Asked if he would support anti-abortion candidates in the upcoming election season, he said he makes his endorsements not based on single issues.
He has said New Hampshire will remain a pro-choice state while he is governor and said the 24-week abortion ban is considered common sense by many.
Asked about the potential for Roe v. Wade to be overturned by the high court this spring, and its impact on the Granite State, Sununu said the situation in New Hampshire does not change.
“A woman’s right to have that choice is still in place as it was yesterday and will be tomorrow,” he said.

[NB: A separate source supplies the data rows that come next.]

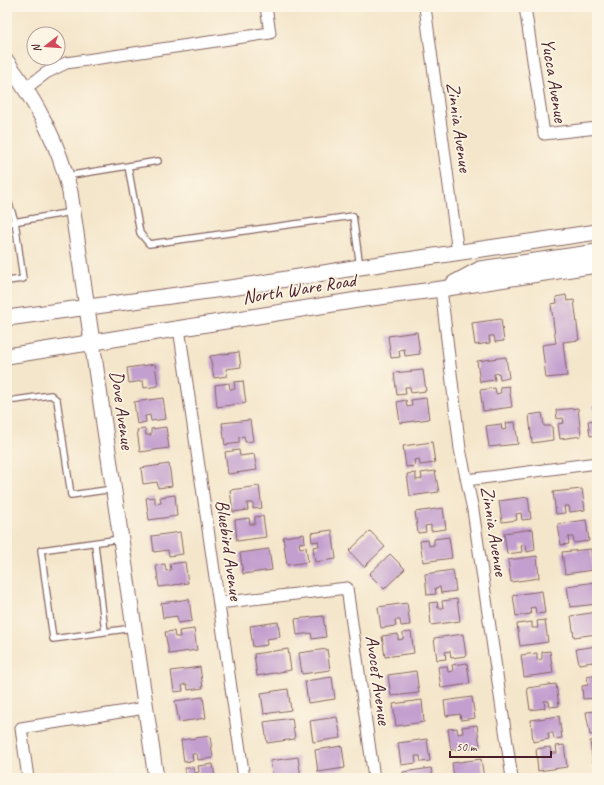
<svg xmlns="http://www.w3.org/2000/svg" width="604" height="785" font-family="Caveat,sans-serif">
	<rect width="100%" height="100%" fill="#fcf5e5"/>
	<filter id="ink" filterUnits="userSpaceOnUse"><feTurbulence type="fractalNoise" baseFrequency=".025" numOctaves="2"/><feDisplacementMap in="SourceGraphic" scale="8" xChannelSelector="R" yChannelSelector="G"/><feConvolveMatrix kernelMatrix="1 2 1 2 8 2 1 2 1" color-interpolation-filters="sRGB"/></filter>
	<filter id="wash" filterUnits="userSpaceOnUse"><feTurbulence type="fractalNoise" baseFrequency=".012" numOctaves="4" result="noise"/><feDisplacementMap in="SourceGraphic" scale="16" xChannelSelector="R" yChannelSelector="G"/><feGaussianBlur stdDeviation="0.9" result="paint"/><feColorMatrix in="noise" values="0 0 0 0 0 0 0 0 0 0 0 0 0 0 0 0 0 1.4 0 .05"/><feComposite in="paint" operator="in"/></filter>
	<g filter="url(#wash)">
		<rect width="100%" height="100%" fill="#f4e6cb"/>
		<g id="blocks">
			<path fill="#c39fcf" d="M566,295L567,301L574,300L579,340L563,342L567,376L546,378L542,345L556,343L551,304L557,303L556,297Z
				M501,319L504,341L495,342L494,336H489L490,343L475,345L472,323Z
				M417,332L420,354L405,356L404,349L399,350L400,357L391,358L388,336Z
				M239,352L241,367L226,369L227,376L214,378L210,356Z
				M506,357L509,378L500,380L499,373L494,374L495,380L480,382L477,361Z
				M155,364L158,386L144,388L143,381L129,383L127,368Z
				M423,370L426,391L411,393L410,387H405L406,394L397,395L394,373Z
				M243,381L246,403L217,407L215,385L229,383L230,389H235L234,382Z
				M509,386L512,407L483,411L480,390L495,388L496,394L501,393L500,387Z
				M163,398L166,419L151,421L150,415L145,416L146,422L137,424L134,402Z
				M426,398L429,419L400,423L397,402L406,400L407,407L412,406L411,400Z
				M597,405V435L590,436L588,421L595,420L593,406Z
				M578,408L581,436L560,439L558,424L564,423L563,418L557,419L556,410Z
				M542,413L544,426H552L553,440L532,443L529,415Z
				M250,420L253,441L245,442L244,436L239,437V443L225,445L222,423Z
				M515,422L518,444L489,447L486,426L501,424L502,430L507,429L506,423Z
				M166,427L169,448L140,452L137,430L145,429L146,435H151V429Z
				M432,442L435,463L420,465L419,459L414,460L415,466L406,467L403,446Z
				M239,450L240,456L254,454L257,470L228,474L225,452Z
				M169,464L172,486L158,488L157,482L143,484L141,468Z
				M435,471L439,492L410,496L407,474L416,473V480L422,479L421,473Z
				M259,486L262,508L253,509V503H247L248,510L233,512L230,490Z
				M582,489L585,510L570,512L569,506H564L565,513L556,514L553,492Z
				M175,495L177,516L149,520L146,498L155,497V504L161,503L160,497Z
				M528,497L531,519L522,520L521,513L516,514L517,520L502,522L499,501Z
				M443,508L446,529L431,531V525L425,526L426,532L418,533L415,512Z
				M263,516L266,537L237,541L235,520L249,518L250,524H255V517Z
				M586,520L589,541L574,543L573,537H568L569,544L561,545L558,524Z
				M533,529L535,550L527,552L526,545L521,546L522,552L507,554L504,533Z
				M332,530L336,559L315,562L313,547L319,546L318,541L312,542L311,533Z
				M370,531L385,547L364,567L349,551Z
				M180,532L183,554L169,556L168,550L154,552L152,536Z
				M304,534L305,542L299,543L300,548L306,547L308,562L287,565L283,537Z
				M449,537L452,558L423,562L420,541L428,540L429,546L434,545V539Z
				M269,549L272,570L243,574L240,553Z
				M591,549L593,570L565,574L562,552Z
				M390,554L405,569L384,589L369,574Z
				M537,556L539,578L511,582L508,560Z
				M185,562L188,583L159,587L156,565L165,564L166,571L171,570L170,564Z
				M453,570L456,591L441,593L440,587L435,588L436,594L427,595L425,574Z
				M596,582L597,604L570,607L567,586Z
				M542,591L545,613L536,614L535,607L530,608L531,614L516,616L513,595Z
				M189,599L192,621L178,623L177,616L163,618L161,603Z
				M457,599L460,621L431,625L429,603L437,602L438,608H443L442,601Z
				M407,603L410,625L401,626L400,620H395L396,626L381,628L378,607Z
				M597,612V634L574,637L571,616Z
				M323,616L326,637L312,639L311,633L297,635L295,619Z
				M545,620L548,642L520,646L517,624L532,622V628H538L537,621Z
				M278,622L280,637L266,639L267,645L253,647L250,626Z
				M194,629L197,650L169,654L165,632L174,631L175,637H180L179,631Z
				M411,632L414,653L385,657L382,636L398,634V640L403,639V633Z
				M463,634L466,656L451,658L450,651L445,652L446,659L437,660L434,638Z
				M597,646V668H594L593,662L579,664L576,649Z
				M288,649L291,670L257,676L254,654Z
				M327,649L330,670L302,674L299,653Z
				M550,651L553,673L524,677L521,655L537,653V660L542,659V652Z
				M467,663L470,684L441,688L438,667L447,666L448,672L453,671L452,665Z
				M200,667L203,688L188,690L187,684L182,685L183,691L174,692L171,671Z
				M416,671L419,693L391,696L388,675Z
				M597,675V698L583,699L582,686L588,685L587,677Z
				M332,677L335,699L308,703L305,681Z
				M556,684L559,706L550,707L549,701H544L545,708L530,710L527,688Z
				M288,689L291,710L264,714L261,693Z
				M203,697L206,718L179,722L175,701Z
				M472,697L475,718L461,720L460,714L446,716L444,701Z
				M422,700L424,722L396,726L393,704Z
				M597,711V734L590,735L586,712Z
				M559,716L562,738L554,739L553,733H548L549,739L533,742L531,720Z
				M337,717L341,738L313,742L310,721Z
				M292,718L295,739L267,743L264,722Z
				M477,725L480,747L451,750L448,729L457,728L458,734L463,733L462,727Z
				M210,736L213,758L198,760L197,754H192L193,761L184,762L181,740Z
				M427,739L430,761L421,762L420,756H415L416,763L401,765L398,743Z
				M597,740V762H593L590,741Z
				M564,745L567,767L538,771L536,749L550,747L551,753H557L556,746Z
				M342,746L345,768L318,772L315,750Z
				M298,757L301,778H273L270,761Z
				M481,759L484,778H468V777L454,778L452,763Z
				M213,764L215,778H186L185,768L193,767L194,773L199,772L198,766Z
				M431,768L433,778H404L403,772Z"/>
		</g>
	</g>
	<g filter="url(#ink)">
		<use href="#blocks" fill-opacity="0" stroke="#866563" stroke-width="1"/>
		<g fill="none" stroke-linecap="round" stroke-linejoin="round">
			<g stroke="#866563" stroke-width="8">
				<path id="lane" d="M128,166L158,161
					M66,176L128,166L140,233L149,244L353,216L360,267
					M7,198L15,221L23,279L7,281
					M7,223L72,212
					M15,400L51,395L57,400L71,495L113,489
					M120,539L41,550L53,639L133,628
					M95,544L105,632"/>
			</g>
			<g stroke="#866563" stroke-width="13">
				<path id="street" d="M425,7L458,253
					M525,7L544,134L597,128
					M26,88L46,73L66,63L270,33L266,7
					M441,289L460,449L473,510L512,778
					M179,328L244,778
					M467,480L597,463
					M219,603L347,588L374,778
					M28,778L21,728L145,708"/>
			</g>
			<g stroke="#866563" stroke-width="17">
				<path id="secondary" d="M7,62C36,102 59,143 70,192L156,778
					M454,283L480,269L597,252
					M7,318L237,287L360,267L597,232
					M7,356L364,299L441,289L597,265"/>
			</g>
			<use href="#lane" stroke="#fff" stroke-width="5.5"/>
			<use href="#street" stroke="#fff" stroke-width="11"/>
			<use href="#secondary" stroke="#fff" stroke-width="15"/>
		</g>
	</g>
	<g text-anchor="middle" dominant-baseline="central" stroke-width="3.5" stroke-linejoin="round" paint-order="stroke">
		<g font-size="19" fill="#4a1f2b" stroke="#fcf5e5">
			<text transform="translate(554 80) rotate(81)">Yucca Avenue</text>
			<text transform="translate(459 127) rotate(82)">Zinnia Avenue</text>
			<text transform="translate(299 289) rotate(-9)">North Ware Road</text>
			<text transform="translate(122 410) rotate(82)">Dove Avenue</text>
			<text transform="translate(494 531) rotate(81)">Zinnia Avenue</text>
			<text transform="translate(229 550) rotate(82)">Bluebird Avenue</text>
			<text transform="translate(378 680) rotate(82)">Avocet Avenue</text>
		</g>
	</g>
	<rect width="604" height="785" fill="none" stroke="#fcf5e5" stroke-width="24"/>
	<g transform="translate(46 46) rotate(253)"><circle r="19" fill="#fcf5e5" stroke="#b59f9b"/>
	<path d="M0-3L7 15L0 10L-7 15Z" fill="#d1495b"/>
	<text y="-6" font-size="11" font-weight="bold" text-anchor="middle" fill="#4a1f2b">N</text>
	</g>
	<path d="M450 751v6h101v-6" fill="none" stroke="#4a1f2b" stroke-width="2"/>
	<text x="456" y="751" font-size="12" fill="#4a1f2b" stroke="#fcf5e5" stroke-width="3" paint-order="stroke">50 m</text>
</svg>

Sen. Tom Sherman, D-Rye, a physician who is running against Sununu for governor, said, “In 2019, Governor Sununu vetoed a budget that included $138 million in increased education funding and $40 million in property tax relief. In 2021, Governor Sununu signed a budget that required invasive and unnecessary ultrasounds, criminalized doctors, and took away a woman’s right to make medical decisions with her doctor without any exceptions for rape, incest, or fatal fetal anomaly.
“Women throughout New Hampshire have been advocating to roll back some of the damage of the ban he signed, and now the Governor is trying to take credit for their work. Sununu’s already shown the women of New Hampshire that he can’t be trusted to stand up for them,” Sherman said.
FAMILY PLANNING CONTRACTS
Executive Councilor Cinde Warmington, the Concord Democrat, and Sununu are the only ones at the Executive Council table who supported the state’s contracts for providers of abortion, even though that money cannot be used for abortions.
Wednesday, Warmington asked the governor to bring back those contracts each time they meet and to make the fellow councilors accountable to the public for their vote.
Sununu said he would wait to see if there was any movement and he has not yet heard from any of the councilors that they are willing to change their vote.
“If we can get them to a ‘yes’ vote, absolutely,” he stated.
EFFORTS TO REVIVE ABORTION RIGHTS BILLS FAIL
Also Wednesday, the New Hampshire House of Representatives rejected multiple efforts to revive legislation that would add abortion rights to state law and New Hampshire’s Constitution (HB 1674 and CACR 18).
“It was very disappointing to see the supposed party of small government and ‘personal freedom’ deny discussion to safeguard reproductive freedom for all Granite Staters,” said Deputy House Democratic Leader Mary Jane Wallner, D-Concord, in a statement. “Sadly, the GOP’s position on this is clear – they voted to repeatedly block discussion of bills safeguarding reproductive freedom, and the Republican Majority Leader even had the audacity to dismiss unprecedented attacks on reproductive freedom as the ‘outrage du jour.’ On the contrary, for hundreds of thousands in New Hampshire, the GOP’s actions are the outrage of the century.”